One of our clients has a tennis court that's been converted into a raised-bed garden. I'm told the person who built it did so years ago. What I don't need to be told is that he had no idea how to design a raised-bed garden. The black ground cloth covering the entire court makes the place a furnace, and may of the beds are so huge you need to walk across them to plant, weed, and harvest.
You should not walk on raised beds; you compact the soil, which is a big no-no.
Compounding this, my boss, who is a beautiful landscape designer but not a food producer, had us plant things...well, sub-optimally. At the time she was really stressed, and when she gets stressed she gets dictatorial, so we shut our mouths and planted way too many plants in each bed.
Also, the garden needs regular and frequent tending, which is not happening, since we are fine gardeners, not vegetable gardeners, and our schedule is set accordingly.
The client uses the vegetables in her restaurant.
We have had a brutal drought and temperatures in the 90s, so watering has been an issue with watering bans, but that has at least been done enough to keep the plants going.
Today I stood with my usual colleague, Amy, looking at a dense forest of tomato plants.
"This is a mess," she said.
"Oh yeah."
"There are way too many plants here."
"And way too close together. Boss Lady admits now she planted too many."
"What are we supposed to do?"
"Fix it. And harvest what's ready."
"Did the client's chef say he wanted more stuff?"
"He has no choice, Look at this stuff. If we don't pick it today we'll lose it."
"I know; he was just such a jerk the last time I brought stuff."
"I'll handle him. Let's go."
We picked three big buckets of tomatoes, and had our other guy, a young pup, cut celery and put it into a cooler with some water. Amy explained end-blossom rot to him, and why you need to remove rotten vegetables and cut leaves from the bed. Another colleague, a very nice middle-aged biker whom I suspect did way too much pot in the day, waters the garden, but just leaves rotten vegetables on the plants. He may be a bit lazy. Or clueless. (Last time, he and I cut lots of cabbage, and he was set to just dump them, loose, into the back of his pickup truck, to roll around in the bed on the way to the restaurant. I explained bruising and damage, and gave him a bin.)
Amy and I arrived at the restaurant, and carried the heavy cooler in first through the delivery entrance. The chef came over.
I put my hand on the cooler and opened my mouth.
Chef held up his hand.
"I have an event at Big Posh Place, and I have to have it ready by three, so I don't have time."

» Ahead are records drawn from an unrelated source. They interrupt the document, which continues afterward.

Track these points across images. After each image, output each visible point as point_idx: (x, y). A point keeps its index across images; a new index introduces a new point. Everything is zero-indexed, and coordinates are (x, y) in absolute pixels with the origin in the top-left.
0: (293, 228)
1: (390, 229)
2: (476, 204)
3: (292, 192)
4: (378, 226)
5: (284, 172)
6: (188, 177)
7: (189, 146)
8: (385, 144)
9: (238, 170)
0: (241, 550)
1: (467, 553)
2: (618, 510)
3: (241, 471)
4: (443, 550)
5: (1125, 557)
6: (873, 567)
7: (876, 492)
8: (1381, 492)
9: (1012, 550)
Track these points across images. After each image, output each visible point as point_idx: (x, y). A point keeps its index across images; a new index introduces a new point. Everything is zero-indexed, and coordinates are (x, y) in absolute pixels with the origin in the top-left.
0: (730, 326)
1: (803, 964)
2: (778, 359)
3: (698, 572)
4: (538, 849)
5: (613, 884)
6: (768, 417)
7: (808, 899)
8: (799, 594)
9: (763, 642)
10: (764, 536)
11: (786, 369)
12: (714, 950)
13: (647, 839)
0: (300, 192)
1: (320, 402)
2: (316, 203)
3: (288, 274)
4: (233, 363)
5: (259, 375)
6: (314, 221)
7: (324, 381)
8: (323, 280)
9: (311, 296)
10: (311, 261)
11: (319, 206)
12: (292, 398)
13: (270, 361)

I waited until he was done, and continued.
"This is celery. It's getting woody but has a good flavor, and I thought you could use it for stock."
"Oh. Ha ha. 'stock.' I see what you did there."
"Yeah. and we'll bring in tomatoes and will leave them there."
On the way back to her truck, Amy said, "when he held up his hand, it was all I could do not to punch him. With his stupid hat."
"Yeah, I just ignore that crap and do what I set out to do. I don't accept his premise that his time is more important, because one, I don't work for him and two, we just spent an hour in 92-degree heat in a sea of plants so dense I thought I was in-country, picking tomatoes after spending an hour in 92-degree heat weeding and deadheading the property. Surprisingly, though, I'm not feeling the heat at all."
We headed for Dunkin' Donuts, which is our routine: after the first job of the day, we get our iced beverages, and Dunkies is everywhere.
We drive separate vehicles, and met in the parking lot.
"Is today 'Assholes Drive For Free' day?" I asked.
"Did you see me? I was all 'Thanks a lot, buddy! Thanks a lot!' to all the cars," Amy said.
"They were cutting me off mid-intersection! What the hell!!"
We looked at each other.
"Maybe I'm feeling the heat more than I realized," I suggested.
"Yeah. I need an iced coffee and a bathroom."
Still: better than any day in an office.